==== Document ====
Iron-based superconductor FeSe thin films haven been grown by different methods [1,2]: pulsed laser deposition (PLD) [3,4,5,6], molecular-beam epitaxy (MBE) [7], radio-frequency (RF) sputtering [8,9], selenization [10], and mechanical exfoliation [11]. So far, high-superconducting transition temperature (T_c) monolayers as well as superconducting ultrathin FeSe films could be obtained in an MBE approach, for example, one-unit-cell FeSe/SrTiO₃(STO) with T_c = 64–75 K [12,13,14,15,16], or 1–5 nm thin FeSe films on bilayer graphene with T_c = 3–8 K [7]. There, T_c values are usually extracted from in situ measurements such as scanning tunneling microscopy and angle-resolved photoemission spectroscopy. Mechanical exfoliation has recently succeeded in producing superconducting FeSe sheets with the thickness between 15–60 nm and T_c = 6–7 K [11] or even a thickness of 10 nm with T_c = 5.2 K [17], measured by resistive measurements under ambient conditions. However, at present it is not clear what is the minimum thickness of exfoliated thin FeSe films, which can technically be established. A superconducting transition was also found in RF-sputtered FeSe films with thicknesses above 20 nm [8].

By means of PLD ~20 nm thin superconducting films were produced either on CaF₂ substrates [18,19] or by post-annealing [20]. Recently, ~33 nm thin FeSe films have been grown by PLD on Fe/MgO with T_c = 4 K [21]. The strong relationship between structural and electronic properties in thin films of FeSe could be exploited in future electronic devices and sensor applications [4,22,23,24,25]. Unfortunately, a successful growth of ultrathin (<10 nm), superconducting FeSe thin films using PLD has not yet been reported. Most available data for FeSe thin films on MgO are listed in

Table 1. Relevant literature for growth of FeSe/MgO films.

Tc 90 (K)	Thickness (nm)	Comment	Composition		Method	Ref.
====
■ Tasks and exercises:
**A.** Set down, word for word, the part of the excerpt on FeSe thin films from "By means of" up to and including "of FeSe/MgO films.".
**B.** For each statement, say yes or no as to whether it agrees with the excerpt on FeSe thin films, and quote the words of the excerpt that decide it. (i) Mechanical exfoliation has yielded superconducting FeSe sheets as thin as 10 nm. (ii) Ultrathin (<10 nm) superconducting FeSe films have already been grown successfully by PLD. (iii) For the MBE-grown films, T_c values are usually obtained from resistive measurements under ambient conditions.
**C.** Extend the excerpt on FeSe thin films, starting right after its final line.
==== Data shown ====
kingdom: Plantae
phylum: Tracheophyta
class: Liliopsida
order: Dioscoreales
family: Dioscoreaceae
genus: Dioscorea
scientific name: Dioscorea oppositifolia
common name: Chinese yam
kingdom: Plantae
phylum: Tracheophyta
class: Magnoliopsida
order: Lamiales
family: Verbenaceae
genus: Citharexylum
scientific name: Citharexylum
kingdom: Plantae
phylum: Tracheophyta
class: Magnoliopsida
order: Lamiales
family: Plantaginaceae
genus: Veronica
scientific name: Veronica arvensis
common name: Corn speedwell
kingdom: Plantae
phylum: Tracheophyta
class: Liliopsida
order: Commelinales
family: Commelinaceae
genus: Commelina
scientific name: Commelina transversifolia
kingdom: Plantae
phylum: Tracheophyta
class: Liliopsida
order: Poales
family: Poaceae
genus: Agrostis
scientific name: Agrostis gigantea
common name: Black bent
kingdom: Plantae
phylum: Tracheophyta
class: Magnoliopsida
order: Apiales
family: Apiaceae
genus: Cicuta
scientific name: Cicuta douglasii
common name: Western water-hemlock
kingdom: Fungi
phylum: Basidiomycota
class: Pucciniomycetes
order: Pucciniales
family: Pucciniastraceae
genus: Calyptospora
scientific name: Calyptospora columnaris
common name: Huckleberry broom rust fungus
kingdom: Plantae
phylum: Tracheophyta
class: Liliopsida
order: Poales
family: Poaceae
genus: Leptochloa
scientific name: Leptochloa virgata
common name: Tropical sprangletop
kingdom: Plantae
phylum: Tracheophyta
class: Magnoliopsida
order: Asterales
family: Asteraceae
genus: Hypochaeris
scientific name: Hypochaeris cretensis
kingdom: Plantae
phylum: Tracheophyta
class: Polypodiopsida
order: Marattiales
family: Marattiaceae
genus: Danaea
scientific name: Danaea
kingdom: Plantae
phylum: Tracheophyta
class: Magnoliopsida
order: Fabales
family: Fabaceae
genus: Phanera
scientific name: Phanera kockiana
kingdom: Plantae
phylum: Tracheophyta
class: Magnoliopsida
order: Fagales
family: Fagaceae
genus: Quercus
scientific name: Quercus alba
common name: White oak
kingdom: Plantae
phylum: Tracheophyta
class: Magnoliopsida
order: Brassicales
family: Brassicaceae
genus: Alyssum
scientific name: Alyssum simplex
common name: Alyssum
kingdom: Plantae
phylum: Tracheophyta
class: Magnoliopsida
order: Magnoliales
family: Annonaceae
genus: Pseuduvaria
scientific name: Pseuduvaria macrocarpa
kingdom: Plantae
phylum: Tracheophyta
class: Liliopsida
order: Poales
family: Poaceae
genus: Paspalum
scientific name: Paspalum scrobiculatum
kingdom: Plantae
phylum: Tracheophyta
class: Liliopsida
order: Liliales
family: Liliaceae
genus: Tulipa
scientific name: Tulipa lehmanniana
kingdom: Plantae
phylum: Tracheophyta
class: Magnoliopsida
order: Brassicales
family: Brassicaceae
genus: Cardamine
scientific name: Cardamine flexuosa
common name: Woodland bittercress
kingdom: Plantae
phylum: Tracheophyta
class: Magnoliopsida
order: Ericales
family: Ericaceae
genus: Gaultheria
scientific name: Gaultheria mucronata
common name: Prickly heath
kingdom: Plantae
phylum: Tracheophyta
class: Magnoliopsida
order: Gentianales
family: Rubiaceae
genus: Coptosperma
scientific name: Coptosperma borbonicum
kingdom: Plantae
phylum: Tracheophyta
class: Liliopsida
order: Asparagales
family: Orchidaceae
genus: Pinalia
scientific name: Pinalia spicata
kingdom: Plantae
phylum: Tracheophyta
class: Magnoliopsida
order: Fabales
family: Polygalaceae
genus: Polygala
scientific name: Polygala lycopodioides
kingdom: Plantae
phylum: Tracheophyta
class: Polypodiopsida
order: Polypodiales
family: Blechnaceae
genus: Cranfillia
====
■ Task-by-task answers:
**A.**
By means of PLD ~20 nm thin superconducting films were produced either on CaF₂ substrates [18,19] or by post-annealing [20]. Recently, ~33 nm thin FeSe films have been grown by PLD on Fe/MgO with T_c = 4 K [21]. The strong relationship between structural and electronic properties in thin films of FeSe could be exploited in future electronic devices and sensor applications [4,22,23,24,25]. Unfortunately, a successful growth of ultrathin (<10 nm), superconducting FeSe thin films using PLD has not yet been reported. Most available data for FeSe thin films on MgO are listed in

Table 1. Relevant literature for growth of FeSe/MgO films.

**B.**
(i) Yes: "or even a thickness of 10 nm with T_c = 5.2 K [17]"
(ii) No: "Unfortunately, a successful growth of ultrathin (<10 nm), superconducting FeSe thin films using PLD has not yet been reported."
(iii) No: "There, T_c values are usually extracted from in situ measurements such as scanning tunneling microscopy and angle-resolved photoemission spectroscopy."

**C.**
			Target	Film
N/A	400	With secondary phase Fe7Se8	Fe1−xCuxSe1−x/2 4	FeSe, Fe7Se8	PLD	6
no SC 1	<20	N/A	FeSe 4	N/A	RF sputtering	8
no SC 1	50	epitaxial	N/A	N/A	PLD	22
<2	>140	Two domains	FeSe 4	FeSe1−x	PLD	4
<4	18	N/A	FeSe 4	FeSe	PLD & post-annealing	20
~5	29	N/A	FeSe 4	N/A	RF sputtering	8
~5	400	epitaxial	FeSe	FeSe1+x	PLD	5
~7	200	epitaxial	N/A	N/A	PLD	22
<2(LT) 2 7 (HT) 3	140	Different epitaxy for LT and HT	FeSe1−x	FeSe1−x	PLD	23
~8	160	N/A	FeSe0.95	N/A	PLD	19

¹ Superconducting transition ² Deposited at low temperature (LT) ³ Deposited at high temperature (HT) ⁴ Nominal values.

, which demonstrates a wide spread in T_c from not superconducting to a maximum 8 K (bulk value), and a strong decrease in T_c with decreasing film thickness. In addition, there are hardly consistent reports about composition of targets and films. Its challenge can be attributed to several factors: (1) Control of stoichiometry, i.e., the control of volatile elements during target ablation, plume expansion, and film nucleation. The volatility of Se may prevent stoichiometric transfer of the material from target to substrate. (2) The control of the chemical bonding between film and substrate, as well as film growth modes and film strain. (3) Preventing the deterioration of the film surface (for example, surface oxidization).

In the present study, we address these technical issues in the growth of FeSe thin films in examples of FeSe films on MgO and mica substrates. In particular, we have investigated the effect of substrate pretreatment and post-annealing under Se vapor. We also studied Fe buffer and overlayers with configurations of FeSe/Fe/MgO and Fe/FeSe/MgO and discuss growth, structural parameters, and electronic properties of FeSe. We found that a substrate pretreatment in Se vapor or the incorporation of Fe buffer or overlayers have an effect on the structural (and electronic) parameters. Furthermore, similar structural parameters were obtained for FeSe/Fe/MgO and Fe/FeSe/MgO films, leading both to an incipient superconducting transition in FeSe. In contrast to Ref. [20], however, we do not find superconductivity induced after post-annealing, neither in UHV nor under Se vapor.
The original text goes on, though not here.